Last year at this time, as college graduates walked out into the world, I wrote a column giving advice on how they could save money.

In droves, parents sent the column to their children. And some of those children wrote to me to vent. What I suggested was impractical, many said. How would you like to try to live on $40,000 a year in Washington or San Francisco, several asked.

And while our first instinct is to mock Darlin mercilessly for allowing himself to dwell on the drunken ramblings of disgruntled Darthmouth alums, we can't help but notice the "unlivable" wage said masses are rallying against, namely: $40,000.

Granted, the wage is not nearly enough to retire on, but certainly not nearly so dire as Darlin's critics would have us believe. In fact, as Darlin already knows, $40,000 well exceeds the starting salary for anyone entering the fields of journalism of publishing shortly following graduation, leading us to believe that whoever emailed Darlin (a) has waaay too much free time on their hands, (b) did not major in English or something equally non-lucrative and (c) is not endeavoring to become the next Maureen Dowd or, for that matter, Judith Regan.

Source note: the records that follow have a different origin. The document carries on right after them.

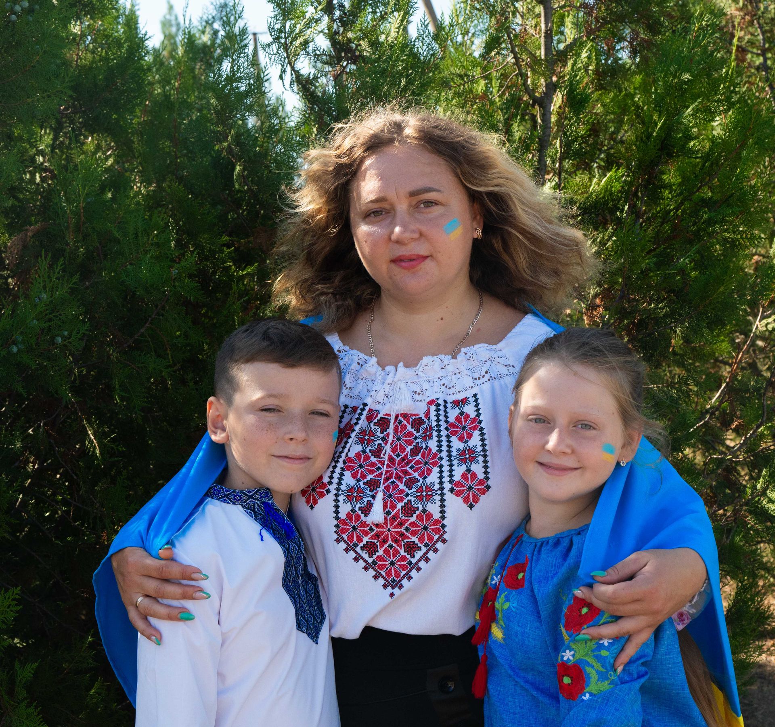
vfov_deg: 24.6
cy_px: 370
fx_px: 1666
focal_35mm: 68
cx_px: 404
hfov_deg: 26.2
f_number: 10
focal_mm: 54
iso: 1250
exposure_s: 1/1000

And while we have no objection to the latter count (one Judith is more than enough!) we are a bit surprised by it. Also somewhat surprising? That Darlin, who is—by all accounts—a journalist, failed to point out this discrepancy in his ill-advised rebuttal column. After all, we have plenty of friends currently employed at glamorous magazines, working at not-so-glamorous editorial assistant jobs, living in dirty, rodent-infested outer-borough shacks and subsisting on a steady diet of ramen noodles who would kill (or at least commit second-degree manslaughter) for an annual salary of $40,000.

But asking recent Ivy League grads to give up their daily latte fix? Now, that's just cruel and unusual.